Instructions in this link.
http://forums.vwvortex.com/zerothread?id=1015107
The cable is at the yellow arrow (shown removed from handle).


----------



## duckredbeard (Jan 24, 2002)

*Re: Passenger door won't open from the outside (duckredbeard)*

No work ever done to this door.


----------



## Eric D (Feb 16, 1999)

*Re: Passenger door won't open from the outside (duckredbeard)*

I'd first examine the handle for the cable issue.
If the cable is attached, then the issue lies inside the door at the door lock module.
Lists for about $200 for the module, and extra $$ for labor.
A new outside cable is about $16, but $$ for labor to install it too.
Best of luck!


----------



## duckredbeard (Jan 24, 2002)

*Re: Passenger door won't open from the outside (Eric D)*

I rolled the window down and looked into the door while operating the exterior handle. I can see the cable pull on the mechanism, and I see other things move. I do see one part down inside the door that isn't attached to anything. It is about an inch long, shaped kind of like the letter A, but with the sides parallel and the top more like bullet shaped.
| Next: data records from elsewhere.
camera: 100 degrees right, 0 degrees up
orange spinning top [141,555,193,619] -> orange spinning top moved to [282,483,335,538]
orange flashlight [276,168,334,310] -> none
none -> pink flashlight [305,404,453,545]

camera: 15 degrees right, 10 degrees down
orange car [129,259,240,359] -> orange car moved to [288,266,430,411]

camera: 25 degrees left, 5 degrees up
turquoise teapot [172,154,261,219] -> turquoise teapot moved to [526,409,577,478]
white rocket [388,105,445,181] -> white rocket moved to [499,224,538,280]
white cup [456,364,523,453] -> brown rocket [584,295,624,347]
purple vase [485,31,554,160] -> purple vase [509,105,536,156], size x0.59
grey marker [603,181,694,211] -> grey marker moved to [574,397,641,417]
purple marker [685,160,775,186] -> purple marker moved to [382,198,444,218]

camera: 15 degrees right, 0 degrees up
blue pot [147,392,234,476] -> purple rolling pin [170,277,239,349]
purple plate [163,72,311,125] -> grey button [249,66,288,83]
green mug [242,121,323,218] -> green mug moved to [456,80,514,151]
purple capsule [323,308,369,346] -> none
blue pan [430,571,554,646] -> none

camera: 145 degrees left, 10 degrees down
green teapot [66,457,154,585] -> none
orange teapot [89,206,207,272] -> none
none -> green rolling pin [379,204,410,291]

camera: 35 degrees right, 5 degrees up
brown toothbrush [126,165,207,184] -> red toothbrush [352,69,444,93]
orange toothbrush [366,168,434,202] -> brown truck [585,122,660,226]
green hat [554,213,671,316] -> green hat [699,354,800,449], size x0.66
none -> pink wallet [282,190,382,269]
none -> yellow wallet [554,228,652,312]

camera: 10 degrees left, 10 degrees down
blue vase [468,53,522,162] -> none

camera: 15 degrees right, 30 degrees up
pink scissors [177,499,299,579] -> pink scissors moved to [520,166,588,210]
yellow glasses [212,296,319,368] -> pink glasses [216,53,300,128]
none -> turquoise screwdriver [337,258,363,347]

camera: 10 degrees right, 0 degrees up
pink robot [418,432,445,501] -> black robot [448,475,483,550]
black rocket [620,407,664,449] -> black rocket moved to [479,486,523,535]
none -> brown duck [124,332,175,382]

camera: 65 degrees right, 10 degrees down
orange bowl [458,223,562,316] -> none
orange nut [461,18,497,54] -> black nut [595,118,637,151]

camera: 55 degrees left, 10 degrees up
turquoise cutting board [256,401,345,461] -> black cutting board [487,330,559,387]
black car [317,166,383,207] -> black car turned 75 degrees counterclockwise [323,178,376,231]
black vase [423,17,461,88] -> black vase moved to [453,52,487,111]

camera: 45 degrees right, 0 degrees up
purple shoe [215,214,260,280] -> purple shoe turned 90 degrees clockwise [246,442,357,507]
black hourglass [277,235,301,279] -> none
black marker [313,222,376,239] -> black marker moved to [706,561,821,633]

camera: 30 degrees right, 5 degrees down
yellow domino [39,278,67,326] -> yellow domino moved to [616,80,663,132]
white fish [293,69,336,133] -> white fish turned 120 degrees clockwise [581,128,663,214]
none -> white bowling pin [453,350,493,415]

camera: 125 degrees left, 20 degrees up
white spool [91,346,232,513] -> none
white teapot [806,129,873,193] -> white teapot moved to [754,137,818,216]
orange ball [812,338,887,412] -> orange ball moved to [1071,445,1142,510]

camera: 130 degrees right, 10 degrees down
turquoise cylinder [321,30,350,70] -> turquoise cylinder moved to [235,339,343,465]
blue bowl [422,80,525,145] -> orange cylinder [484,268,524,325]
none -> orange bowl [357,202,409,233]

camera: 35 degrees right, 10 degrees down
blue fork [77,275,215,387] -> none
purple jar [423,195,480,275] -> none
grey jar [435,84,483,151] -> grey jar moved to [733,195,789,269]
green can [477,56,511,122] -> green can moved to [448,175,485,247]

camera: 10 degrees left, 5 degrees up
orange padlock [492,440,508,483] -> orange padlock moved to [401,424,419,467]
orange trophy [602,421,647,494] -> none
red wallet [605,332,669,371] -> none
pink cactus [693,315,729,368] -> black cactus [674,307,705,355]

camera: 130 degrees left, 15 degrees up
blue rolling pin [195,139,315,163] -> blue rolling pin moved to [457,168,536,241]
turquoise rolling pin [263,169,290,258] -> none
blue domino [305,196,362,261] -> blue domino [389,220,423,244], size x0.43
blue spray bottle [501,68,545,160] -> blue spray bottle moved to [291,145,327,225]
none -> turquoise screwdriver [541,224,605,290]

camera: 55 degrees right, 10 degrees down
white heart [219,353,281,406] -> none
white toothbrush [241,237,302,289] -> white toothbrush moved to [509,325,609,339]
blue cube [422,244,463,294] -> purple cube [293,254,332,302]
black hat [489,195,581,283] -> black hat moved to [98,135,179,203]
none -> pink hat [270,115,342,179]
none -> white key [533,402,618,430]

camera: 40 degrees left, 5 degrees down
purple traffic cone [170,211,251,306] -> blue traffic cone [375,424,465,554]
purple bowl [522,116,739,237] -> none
Instead of a single cross piece, it has an X. Make sense?
So I observed the movements of the mechanisms and compared them to what I could see of the driver's door. No difference that I could see. I have to wait until monday to get the T20 bit to take the door panel off, I have plenty of T15s and T25s, but no T20.
EDIT: The part I described above is about the 6 o'clock position in the third photo of http://forums.vwvortex.com/zerothread?id=1542461


_Modified by duckredbeard at 1:23 PM 5-17-2009_


----------



## Eric D (Feb 16, 1999)

*Re: Passenger door won't open from the outside (duckredbeard)*

That is a retaining bracket (VW calls it that), and is a part that must be transferred over to the new lock and secured with a new rivet.
The fact that is wasn't attached isn't a big deal, but would indicate that someone have been inside that door in the past.
I've serviced many of these door locks over the years and had one that wouldn't open. It had a broken spring, but the complete door lock was replaced.


----------



## duckredbeard (Jan 24, 2002)

*Re: Passenger door won't open from the outside (duckredbeard)*

Finally got around to this repair.
I got into the inside of the door and removed the door lock mechanism, using all the helpful DIYs and a Bentley manual. Once I had the mechanism in hand, i pulled on each release cable and saw that they both operated the release as they should.
When I reinstalled the mechanism and connected the outer handle cable, it no longer worked. I saw that the outer handle wasn't pulling out from the car as much as the other handles. Something was restricting its travel. I removed it from the door, then reinstalled it. The travel got better by about 1/4 inch, so I reattached the cable. Now it works!
I reassembled the door and everything still works! I suspect that it was something to do with the door handle mechanism travel.


----------